Different from previous studies, this research is unique. First, instead of only considering the energy efficiency in a water system, we concentrate on large renewable integration for both planning, and management and operations of the water system. Second, the proposed multistage stochastic programming model will have the capability to incorporate the uncertainties because of renewable integration. Finally, the success of this project will be a practical and methodological evidence for the concept of onsite energy generation to promote the adoption of renewable energy in other industries.

Knowledge Discovery
W. Lam, H. Meng and J. Yu
This project focuses on automated or semi-automated learning from data and texts, and the transformation of learned theories into some knowledge representation formalisms. We expect to develop the theory and techniques for partial or full automation of the time-consuming process of expert knowledge elicitation through automatic knowledge discovery or learning from data. We aim not only at the accuracy and effectiveness of the learned information, but also at improving the level and depth of knowledge discovered.

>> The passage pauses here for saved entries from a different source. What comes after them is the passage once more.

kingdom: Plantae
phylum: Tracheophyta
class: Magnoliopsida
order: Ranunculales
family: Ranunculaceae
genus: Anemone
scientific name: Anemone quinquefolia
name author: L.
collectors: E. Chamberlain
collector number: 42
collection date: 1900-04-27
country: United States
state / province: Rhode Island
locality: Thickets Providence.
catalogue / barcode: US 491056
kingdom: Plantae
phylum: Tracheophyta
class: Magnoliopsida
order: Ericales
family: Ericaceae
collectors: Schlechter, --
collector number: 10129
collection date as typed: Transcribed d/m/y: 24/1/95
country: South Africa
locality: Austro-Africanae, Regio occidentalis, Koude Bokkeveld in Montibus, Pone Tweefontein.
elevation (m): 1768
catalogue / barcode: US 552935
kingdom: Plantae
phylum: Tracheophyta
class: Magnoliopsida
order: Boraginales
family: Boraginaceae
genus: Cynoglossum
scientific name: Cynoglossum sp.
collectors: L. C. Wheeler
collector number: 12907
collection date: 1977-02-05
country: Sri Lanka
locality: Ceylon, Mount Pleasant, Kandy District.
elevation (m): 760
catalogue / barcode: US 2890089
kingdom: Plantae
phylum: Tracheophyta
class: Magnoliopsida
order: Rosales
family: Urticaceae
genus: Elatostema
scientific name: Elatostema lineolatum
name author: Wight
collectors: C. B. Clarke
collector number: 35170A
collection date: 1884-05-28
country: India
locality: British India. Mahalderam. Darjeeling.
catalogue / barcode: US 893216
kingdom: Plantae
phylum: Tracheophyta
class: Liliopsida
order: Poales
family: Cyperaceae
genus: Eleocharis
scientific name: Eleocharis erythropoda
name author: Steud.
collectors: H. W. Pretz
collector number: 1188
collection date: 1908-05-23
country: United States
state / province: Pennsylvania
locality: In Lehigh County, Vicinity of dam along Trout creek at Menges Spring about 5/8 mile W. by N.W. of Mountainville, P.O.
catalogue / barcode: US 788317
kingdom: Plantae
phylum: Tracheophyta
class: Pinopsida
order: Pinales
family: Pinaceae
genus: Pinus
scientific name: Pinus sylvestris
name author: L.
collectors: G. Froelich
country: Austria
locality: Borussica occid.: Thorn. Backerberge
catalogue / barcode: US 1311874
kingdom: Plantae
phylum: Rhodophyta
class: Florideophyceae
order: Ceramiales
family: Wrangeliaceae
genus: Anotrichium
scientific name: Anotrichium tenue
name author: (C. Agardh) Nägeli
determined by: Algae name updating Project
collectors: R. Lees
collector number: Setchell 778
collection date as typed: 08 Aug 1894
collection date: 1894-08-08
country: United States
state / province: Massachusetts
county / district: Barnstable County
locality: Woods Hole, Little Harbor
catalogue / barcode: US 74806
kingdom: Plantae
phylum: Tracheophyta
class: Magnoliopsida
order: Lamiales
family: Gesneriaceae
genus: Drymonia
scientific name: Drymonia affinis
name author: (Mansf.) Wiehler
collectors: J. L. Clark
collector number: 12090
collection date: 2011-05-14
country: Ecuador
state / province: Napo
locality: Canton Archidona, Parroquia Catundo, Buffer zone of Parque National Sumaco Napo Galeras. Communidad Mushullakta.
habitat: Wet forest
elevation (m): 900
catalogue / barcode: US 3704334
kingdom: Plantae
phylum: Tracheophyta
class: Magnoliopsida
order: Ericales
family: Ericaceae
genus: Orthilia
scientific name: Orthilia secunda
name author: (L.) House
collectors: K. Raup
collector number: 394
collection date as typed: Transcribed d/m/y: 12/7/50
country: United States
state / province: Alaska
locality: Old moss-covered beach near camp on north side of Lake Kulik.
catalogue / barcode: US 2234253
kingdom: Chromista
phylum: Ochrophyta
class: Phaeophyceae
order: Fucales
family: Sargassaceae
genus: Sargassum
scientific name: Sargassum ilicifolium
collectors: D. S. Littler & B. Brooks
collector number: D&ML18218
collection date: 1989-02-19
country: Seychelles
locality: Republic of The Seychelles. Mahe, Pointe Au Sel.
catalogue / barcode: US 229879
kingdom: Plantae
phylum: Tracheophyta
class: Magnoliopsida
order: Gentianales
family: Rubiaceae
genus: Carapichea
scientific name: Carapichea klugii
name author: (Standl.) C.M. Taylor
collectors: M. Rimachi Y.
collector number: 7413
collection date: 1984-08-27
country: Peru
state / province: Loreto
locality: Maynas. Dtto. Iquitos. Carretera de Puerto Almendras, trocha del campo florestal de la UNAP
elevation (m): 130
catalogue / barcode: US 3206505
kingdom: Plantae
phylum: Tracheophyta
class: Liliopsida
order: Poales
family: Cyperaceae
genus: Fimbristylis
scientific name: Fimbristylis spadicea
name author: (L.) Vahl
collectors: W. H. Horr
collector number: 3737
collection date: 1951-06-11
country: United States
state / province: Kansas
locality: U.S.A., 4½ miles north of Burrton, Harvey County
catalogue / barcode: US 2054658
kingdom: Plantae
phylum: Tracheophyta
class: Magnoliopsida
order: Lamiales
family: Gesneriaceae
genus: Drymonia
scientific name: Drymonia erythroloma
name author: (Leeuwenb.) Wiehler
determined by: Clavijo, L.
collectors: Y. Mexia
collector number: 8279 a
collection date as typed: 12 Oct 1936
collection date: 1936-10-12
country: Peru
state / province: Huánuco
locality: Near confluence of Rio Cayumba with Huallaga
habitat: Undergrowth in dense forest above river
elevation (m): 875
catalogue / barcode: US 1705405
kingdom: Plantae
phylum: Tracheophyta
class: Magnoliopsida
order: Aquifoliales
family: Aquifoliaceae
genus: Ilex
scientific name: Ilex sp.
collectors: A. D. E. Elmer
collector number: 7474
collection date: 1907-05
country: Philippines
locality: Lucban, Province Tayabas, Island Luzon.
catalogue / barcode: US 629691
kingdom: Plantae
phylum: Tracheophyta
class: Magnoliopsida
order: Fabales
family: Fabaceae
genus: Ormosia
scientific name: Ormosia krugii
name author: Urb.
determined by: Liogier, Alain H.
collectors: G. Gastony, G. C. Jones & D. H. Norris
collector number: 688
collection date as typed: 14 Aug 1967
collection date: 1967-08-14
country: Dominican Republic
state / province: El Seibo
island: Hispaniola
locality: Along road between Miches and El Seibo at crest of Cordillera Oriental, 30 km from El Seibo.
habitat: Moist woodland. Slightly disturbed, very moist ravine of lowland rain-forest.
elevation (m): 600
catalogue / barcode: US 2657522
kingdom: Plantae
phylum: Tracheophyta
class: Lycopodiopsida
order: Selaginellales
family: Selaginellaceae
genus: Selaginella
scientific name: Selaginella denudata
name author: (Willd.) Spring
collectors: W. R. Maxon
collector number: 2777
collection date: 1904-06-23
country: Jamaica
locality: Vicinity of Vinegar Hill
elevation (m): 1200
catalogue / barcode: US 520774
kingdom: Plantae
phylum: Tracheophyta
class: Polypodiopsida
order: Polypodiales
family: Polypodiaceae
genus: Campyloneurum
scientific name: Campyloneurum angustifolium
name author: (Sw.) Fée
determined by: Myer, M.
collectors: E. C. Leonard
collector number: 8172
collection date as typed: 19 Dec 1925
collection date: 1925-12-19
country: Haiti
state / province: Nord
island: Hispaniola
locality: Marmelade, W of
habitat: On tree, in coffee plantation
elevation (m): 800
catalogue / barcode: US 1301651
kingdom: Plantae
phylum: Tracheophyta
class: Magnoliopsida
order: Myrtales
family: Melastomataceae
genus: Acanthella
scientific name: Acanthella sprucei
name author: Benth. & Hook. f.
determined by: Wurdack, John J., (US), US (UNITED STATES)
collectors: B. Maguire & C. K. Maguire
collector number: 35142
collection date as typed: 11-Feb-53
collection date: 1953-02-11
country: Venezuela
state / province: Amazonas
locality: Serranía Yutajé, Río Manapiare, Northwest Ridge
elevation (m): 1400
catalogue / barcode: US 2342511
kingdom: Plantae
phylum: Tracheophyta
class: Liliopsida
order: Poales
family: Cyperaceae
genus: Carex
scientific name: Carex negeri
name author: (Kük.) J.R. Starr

Network Epidemiology Modeling of Dynamic Human Behaviors for Controlling Hospital Acquired Diseases
C.H. Cheng & Dorbin Tobun Ng
The SARS epidemic in 2003 was traced back to an outbreak in a hospital in Hong Kong. In 2013, a Frenchman died of a SARS-like virus. He got infected while he was sharing a common hospital room with an infective. To ensure public health, we need a further understanding of human interaction dynamics in a hospital environment and a deeper investigation of nosocomial infections for effective and efficient control strategies.
Time and space play an important role in shaping human behaviors, inferring human interactions, and influencing epidemic spread of infectious diseases in a healthcare institute. Our research aims at enhancing the capability of tracking the movement of people and tracing the infection of a hospital-acquired disease for each individual in order to monitor and control the epidemic spread of nosocomial infections. To achieve this goal, we plan to conduct the following research activities:
(1) network models of dynamic human behaviors for an enhanced spatial-temporal analysis to determine human interaction patterns and contacts in a relatively close community,
(2) epidemic models to track and trace nosocomial infections based on the time-varying contact networks to increase our understanding of transmission mechanisms in hospital,
(3) traceability analysis of tracking the mobility and infection for each individual to identify risk behaviors by linking both the network and epidemic models,
(4) effective and efficient control strategies against epidemic spread under different scenarios to take advantage of the network structure and disease dynamics.
This research is unique. First, since our focus is on the movement of people, our methods are very different from those used to track products in a supply chain. Further, we plan to conduct the traceability analysis of the dynamic interactions and infections of people at individual level for network epidemiology study in hospital. This differs from either the popular modeling of a static network or the traditional epidemiology study for a large region. Finally, many spatial-temporal analyses and epidemiology models are developed for outdoor applications while this work deals with indoor activities.